The point I would like to make, and the reason I brought this big red brick, is that if we truly want to have a mandate review and have it in a timely manner, and if we as parliamentarians are prepared to live in Ottawa and work on the mandate review eight to ten hours a day from now until it's complete, then please volunteer. I myself happen to be a member of Parliament for a constituency with 100,000 people and I have other things that I'm involved in.
In order to do this particular review, we met well over and above the normal scheduling for the committee—well over and above, and we did it in a couple of weeks off as well—and it still took a year and a half.
This is not a rhetorical question. Have we really thought this thing through? Mr. Angus, would you like to take time out from being a member of Parliament to become a member of a committee that is reviewing the CBC mandate on a full-time basis? If so, then fine; I rather think not. Certainly I wouldn't be prepared to be.

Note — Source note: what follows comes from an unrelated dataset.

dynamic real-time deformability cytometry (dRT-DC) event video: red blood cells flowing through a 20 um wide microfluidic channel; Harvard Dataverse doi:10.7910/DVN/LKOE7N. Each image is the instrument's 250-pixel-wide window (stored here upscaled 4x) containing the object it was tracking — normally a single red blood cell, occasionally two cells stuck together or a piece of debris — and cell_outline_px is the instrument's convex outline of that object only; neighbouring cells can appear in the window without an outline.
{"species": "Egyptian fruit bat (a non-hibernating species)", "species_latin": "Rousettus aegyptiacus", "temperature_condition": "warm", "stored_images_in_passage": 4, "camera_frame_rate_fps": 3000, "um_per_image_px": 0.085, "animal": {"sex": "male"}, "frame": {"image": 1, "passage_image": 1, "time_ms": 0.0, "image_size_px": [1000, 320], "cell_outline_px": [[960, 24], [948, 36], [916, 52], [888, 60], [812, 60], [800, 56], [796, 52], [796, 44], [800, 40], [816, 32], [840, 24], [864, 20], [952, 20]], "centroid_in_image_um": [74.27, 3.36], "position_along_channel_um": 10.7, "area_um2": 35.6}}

Secondly, with respect to the concern about setting the terms of reference and the process at the beginning, who is going to be on the committee setting the terms of reference?
I'm anxiously waiting for the motion to come back, because I would like to be able to read from the motion.
The intent of the motion is not to say, here is the final draft. That is not the intent as expressed to me by the minister at all. I hope you would be able to take my words totally at face value and understand that in the position of being the minister she's taking exactly the same position as he took as the critic and is saying there is a place for this committee, absolutely. There has to be a place for this committee in this process. If, at the time it's reported to this committee, the committee says the terms of reference suck, or this was bad, or that person shouldn't have been there—whatever the case may be—then fine, that's a process. What we're trying to do is to expedite it in the most transparent, accountable way possible. That's the entire process.
One of the things Mr. Schellenberger and I have had a discussion on—and between Mr. Bélanger, Mr. Scarpaleggia as an assistant to Clifford Lincoln, and myself have—is a collective and corporate memory that this committee has always worked in cooperation. Although we may have different goals and objectives and may see the world differently, nonetheless we have had a tremendous amount of respect in moving forward.
As I say, the motion that has been proposed by the minister is proposed with that in mind and with the attitude of getting on with the job, instead of waiting into the next Parliament after the next election before we have the mandate review in our hands. To have the mandate review as expeditiously as possible is the objective here.